Atardecer
Observa el crepúsculo taciturno de verano, sentada en la cima de una pequeña colina, poblada de césped, rodeada de pinos. La brisa, cálida pero suave, da un giro para mecer los cabellos castaños de Liuba, como si el sol la saludara con un soplido ritual. Ella también sopla, pero no en respuesta al ocaso, sino al gorrión que tiene entre manos y que no es capaz de volar. Como réplica, el pajarillo la mira brevemente, pero vuelve a reposarse sobre sus palmas brillantes abatido, moribundo. Sobre las mismas manos, sólo unas horas antes, ha tenido el cuerpo inerte de su amor, su amor eterno. Sólo unas horas antes. ¡Cuán trágica es la muerte, cuando uno se sabe incapaz de alcanzarla!
Liuba es inmortal. Su cualidad de ginoide le confiere el don de la vida eterna, si es que esta facultad puede considerarse verdaderamente un don cuando ya no se desea más la vida. Pero tampoco ansía quitársela: nunca ha creído en el más allá, ni para hombres, ni mujeres; ni androides, ni ginoides. De algún modo, descubre que su creador debió creer conveniente proveerla con el sufrimiento para que ella pudiera entender el verdadero alcance de sus sentimientos. Está diseñada para amar, pero nunca ha amado a un hombre como el que acaba de perder. Por eso Liuba lo llama su amor eterno. Si se quitara la vida aniquilaría sus dos pilares esenciales: jamás dejar de vivir, jamás dejar de amar.

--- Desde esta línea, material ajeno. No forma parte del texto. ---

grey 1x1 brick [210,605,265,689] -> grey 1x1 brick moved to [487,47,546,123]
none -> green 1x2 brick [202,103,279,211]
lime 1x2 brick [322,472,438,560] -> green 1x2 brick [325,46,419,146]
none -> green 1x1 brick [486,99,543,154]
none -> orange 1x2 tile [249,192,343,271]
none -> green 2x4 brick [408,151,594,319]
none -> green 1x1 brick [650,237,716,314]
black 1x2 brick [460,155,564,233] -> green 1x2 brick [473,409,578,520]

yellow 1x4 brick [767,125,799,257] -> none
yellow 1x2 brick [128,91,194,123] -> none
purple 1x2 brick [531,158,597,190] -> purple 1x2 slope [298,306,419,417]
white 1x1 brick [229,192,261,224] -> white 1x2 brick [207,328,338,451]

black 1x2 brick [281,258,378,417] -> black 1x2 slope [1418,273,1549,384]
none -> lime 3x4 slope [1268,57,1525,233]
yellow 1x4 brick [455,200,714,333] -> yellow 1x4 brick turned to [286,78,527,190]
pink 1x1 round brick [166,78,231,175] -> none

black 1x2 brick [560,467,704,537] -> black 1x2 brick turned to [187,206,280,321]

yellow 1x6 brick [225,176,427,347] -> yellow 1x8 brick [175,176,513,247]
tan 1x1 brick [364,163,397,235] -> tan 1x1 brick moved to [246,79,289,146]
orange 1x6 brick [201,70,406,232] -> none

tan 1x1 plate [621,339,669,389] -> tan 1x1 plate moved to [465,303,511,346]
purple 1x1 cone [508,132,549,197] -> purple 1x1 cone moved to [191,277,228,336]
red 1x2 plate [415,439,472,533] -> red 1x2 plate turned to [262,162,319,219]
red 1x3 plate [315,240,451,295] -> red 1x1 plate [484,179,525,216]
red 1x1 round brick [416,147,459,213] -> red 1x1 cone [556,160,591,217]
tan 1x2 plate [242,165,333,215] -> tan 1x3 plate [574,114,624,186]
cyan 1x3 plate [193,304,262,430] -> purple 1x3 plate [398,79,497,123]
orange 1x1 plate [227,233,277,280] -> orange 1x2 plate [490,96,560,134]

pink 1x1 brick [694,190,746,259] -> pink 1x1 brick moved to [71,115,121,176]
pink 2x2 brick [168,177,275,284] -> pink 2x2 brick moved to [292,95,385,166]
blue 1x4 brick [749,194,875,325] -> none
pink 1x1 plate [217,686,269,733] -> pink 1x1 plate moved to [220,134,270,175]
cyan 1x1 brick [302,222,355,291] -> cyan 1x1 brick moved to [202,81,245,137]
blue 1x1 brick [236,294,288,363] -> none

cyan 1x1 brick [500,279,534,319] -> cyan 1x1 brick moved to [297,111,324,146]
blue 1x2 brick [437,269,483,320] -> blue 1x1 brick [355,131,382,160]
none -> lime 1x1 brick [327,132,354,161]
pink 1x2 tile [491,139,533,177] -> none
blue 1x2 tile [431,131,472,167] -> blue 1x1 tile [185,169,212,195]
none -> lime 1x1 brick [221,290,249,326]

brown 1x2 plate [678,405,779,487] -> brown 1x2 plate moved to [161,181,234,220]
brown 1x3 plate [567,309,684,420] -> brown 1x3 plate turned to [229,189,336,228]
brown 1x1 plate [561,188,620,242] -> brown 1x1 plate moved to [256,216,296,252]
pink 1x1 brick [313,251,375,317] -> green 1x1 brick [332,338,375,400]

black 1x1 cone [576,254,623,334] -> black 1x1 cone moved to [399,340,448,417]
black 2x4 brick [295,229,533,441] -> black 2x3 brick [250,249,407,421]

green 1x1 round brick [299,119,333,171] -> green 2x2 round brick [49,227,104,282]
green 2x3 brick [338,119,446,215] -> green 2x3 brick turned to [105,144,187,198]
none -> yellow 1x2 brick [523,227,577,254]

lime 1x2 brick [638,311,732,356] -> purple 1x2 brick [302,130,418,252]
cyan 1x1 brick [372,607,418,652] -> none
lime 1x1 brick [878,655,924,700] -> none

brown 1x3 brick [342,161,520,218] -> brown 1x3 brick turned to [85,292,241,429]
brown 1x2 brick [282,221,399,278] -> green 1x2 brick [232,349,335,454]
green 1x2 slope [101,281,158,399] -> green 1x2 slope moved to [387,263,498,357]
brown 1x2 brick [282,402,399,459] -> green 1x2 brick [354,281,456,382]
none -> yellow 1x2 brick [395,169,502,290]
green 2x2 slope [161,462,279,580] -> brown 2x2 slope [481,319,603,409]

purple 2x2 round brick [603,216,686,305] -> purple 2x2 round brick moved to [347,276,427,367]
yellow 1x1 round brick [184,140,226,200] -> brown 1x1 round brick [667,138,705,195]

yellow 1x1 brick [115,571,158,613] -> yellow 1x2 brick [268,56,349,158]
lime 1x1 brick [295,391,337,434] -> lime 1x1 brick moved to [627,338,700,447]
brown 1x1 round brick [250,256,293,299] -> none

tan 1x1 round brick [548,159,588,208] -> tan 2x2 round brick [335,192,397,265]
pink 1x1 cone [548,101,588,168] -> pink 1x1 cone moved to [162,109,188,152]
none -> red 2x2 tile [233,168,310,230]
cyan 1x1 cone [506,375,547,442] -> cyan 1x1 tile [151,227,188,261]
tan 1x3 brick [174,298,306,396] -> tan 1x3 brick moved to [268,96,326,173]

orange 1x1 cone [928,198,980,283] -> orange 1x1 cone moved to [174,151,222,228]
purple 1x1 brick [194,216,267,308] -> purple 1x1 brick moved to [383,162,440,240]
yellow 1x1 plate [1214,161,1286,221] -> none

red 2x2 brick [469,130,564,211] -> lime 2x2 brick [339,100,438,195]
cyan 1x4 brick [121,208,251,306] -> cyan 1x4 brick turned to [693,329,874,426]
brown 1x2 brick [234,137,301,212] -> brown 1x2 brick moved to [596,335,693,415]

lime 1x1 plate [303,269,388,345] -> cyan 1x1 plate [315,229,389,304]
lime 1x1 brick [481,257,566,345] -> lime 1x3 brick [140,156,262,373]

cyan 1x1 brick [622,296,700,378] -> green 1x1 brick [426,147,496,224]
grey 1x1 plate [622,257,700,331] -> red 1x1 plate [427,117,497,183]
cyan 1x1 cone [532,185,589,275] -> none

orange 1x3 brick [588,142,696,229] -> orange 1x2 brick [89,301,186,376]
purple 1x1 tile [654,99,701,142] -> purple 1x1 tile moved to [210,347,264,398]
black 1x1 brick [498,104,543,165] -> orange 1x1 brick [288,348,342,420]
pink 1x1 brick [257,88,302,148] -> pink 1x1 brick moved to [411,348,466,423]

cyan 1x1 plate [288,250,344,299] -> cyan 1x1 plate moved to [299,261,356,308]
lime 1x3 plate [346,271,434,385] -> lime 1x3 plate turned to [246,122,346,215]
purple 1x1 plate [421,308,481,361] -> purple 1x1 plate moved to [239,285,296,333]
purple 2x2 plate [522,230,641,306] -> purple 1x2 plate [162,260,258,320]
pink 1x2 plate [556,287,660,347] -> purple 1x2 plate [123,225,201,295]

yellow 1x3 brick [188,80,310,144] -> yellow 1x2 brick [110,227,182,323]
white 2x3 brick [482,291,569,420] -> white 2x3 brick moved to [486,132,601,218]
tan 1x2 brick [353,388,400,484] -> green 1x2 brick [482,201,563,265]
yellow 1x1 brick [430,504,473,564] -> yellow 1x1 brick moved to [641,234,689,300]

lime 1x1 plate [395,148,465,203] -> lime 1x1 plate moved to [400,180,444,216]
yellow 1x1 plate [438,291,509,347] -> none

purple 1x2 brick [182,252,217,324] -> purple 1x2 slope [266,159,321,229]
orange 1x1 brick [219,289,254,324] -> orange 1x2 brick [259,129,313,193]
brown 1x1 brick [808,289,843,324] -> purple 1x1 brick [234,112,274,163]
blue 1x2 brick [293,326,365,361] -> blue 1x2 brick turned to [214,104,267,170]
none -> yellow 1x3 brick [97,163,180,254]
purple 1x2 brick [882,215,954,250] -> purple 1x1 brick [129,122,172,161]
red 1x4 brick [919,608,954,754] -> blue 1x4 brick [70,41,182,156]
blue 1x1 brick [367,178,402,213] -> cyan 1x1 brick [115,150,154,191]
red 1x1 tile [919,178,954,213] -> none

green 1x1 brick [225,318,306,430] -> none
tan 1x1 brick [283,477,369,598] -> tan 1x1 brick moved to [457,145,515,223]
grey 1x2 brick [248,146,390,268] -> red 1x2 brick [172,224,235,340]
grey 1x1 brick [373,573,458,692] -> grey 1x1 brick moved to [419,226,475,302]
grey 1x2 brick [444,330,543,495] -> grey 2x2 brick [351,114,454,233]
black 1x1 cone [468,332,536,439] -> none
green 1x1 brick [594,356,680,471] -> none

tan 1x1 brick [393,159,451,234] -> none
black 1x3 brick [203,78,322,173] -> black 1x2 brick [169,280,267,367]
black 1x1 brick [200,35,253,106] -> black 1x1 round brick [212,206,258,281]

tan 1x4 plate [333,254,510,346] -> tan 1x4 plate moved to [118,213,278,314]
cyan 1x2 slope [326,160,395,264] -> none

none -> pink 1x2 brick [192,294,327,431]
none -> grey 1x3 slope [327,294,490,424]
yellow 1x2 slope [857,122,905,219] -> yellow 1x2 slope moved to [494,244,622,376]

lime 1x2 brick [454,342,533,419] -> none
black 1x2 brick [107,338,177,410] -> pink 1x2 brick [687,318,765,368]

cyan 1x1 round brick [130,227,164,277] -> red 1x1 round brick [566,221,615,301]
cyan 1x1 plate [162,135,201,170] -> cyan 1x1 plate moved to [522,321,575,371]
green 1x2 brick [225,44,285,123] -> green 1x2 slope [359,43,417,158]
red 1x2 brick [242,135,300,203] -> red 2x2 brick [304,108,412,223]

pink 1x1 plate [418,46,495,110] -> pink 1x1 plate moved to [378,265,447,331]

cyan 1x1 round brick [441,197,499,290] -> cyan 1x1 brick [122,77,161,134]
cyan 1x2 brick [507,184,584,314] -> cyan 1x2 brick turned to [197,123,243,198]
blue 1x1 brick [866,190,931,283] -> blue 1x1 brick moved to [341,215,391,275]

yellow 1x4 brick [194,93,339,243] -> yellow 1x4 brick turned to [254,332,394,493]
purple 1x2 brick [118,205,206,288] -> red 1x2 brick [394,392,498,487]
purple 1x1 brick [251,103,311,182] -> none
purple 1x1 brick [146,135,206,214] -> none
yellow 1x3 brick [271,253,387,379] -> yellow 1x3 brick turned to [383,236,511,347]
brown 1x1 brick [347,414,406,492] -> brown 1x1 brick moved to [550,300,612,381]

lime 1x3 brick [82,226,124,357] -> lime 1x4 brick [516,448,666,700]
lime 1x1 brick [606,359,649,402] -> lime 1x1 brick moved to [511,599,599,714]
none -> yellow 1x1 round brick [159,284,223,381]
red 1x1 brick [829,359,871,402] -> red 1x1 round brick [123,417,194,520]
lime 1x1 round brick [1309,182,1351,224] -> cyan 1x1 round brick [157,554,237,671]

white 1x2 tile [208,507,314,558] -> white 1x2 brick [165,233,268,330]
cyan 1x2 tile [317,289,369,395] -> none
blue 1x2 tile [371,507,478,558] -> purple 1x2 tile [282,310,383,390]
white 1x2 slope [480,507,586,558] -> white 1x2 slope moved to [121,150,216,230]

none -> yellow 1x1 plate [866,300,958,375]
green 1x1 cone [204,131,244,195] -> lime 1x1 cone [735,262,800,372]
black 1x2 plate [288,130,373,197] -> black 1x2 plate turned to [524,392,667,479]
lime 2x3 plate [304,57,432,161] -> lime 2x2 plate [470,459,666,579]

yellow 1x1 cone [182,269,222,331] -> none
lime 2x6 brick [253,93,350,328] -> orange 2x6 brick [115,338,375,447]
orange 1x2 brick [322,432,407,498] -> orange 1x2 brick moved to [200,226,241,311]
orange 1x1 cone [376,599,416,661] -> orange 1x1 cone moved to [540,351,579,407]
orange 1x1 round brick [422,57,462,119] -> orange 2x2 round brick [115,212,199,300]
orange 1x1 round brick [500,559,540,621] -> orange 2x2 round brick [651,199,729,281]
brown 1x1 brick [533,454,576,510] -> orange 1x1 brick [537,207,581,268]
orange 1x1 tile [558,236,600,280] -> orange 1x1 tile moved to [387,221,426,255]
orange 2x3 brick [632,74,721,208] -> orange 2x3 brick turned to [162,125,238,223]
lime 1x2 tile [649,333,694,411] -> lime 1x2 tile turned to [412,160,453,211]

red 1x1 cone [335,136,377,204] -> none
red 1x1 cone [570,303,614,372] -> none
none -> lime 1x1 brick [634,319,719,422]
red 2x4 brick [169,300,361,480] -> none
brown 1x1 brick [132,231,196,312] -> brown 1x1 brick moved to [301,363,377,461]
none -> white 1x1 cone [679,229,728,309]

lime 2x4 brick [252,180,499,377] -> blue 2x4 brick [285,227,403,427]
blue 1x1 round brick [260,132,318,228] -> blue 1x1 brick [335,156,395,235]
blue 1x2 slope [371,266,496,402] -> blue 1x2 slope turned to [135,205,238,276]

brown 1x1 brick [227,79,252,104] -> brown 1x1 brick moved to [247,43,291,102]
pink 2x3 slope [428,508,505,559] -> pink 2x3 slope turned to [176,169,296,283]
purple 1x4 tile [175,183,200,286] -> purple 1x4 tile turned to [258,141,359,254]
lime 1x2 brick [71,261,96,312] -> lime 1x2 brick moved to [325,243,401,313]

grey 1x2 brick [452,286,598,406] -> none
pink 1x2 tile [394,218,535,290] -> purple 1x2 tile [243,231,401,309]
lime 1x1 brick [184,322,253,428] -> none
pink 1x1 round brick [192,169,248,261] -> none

Ve cómo el gorrión se incorpora y levanta un poco las alas, quizá con intención de regalar por última vez a la luz del atardecer, a su bosque, una de las elegantes posiciones que caracterizan a los seres provistos con el noble arte del vuelo. No puedo volar, piensa Liuba. Sólo puedo vivir y amar. Sabe, además, que por más pesar que nuble su corazón siempre habrá un amor siguiente, y un siguiente, y un siguiente, por toda la eternidad. Muere el gorrión en sus manos. Aunque normalmente goza de vivir y amar, Liuba se siente ahora prisionera de sí misma.
Sus recuerdos la atormentan, mientras los últimos rayos del sol le calientan las mejillas. Tampoco es capaz de olvidar, quizá otro defecto a añadir a su lista de dones no poseídos, todos menos dos. A medida que vive genera nuevos recuerdos, y los nuevos son por lo común más intensos y reales que los viejos, ajenos y marchitos. No están exentos del paso del tiempo aunque, como ella, también son inmortales. Vuelve la prisión. Su tristeza y su pesar son tan profundos que le dan fuerzas, una energía renovada que fluye desde su interior y se vierte por sus oídos, por su entrepierna, por las puntas de sus dedos. En acto de absoluta liberación, no opta por la muerte, sino por la suspensión, la hibernación, la completa inmovilidad, el letargo. Funde su mirada con el horizonte y duerme; dormirá por siempre, hasta que alguien decida despertarla. Hasta que, por vez primera, sea otro alguien quien la ame a ella. Liuba no cierra los ojos, no mueve nada. La brisa cesa; anochece.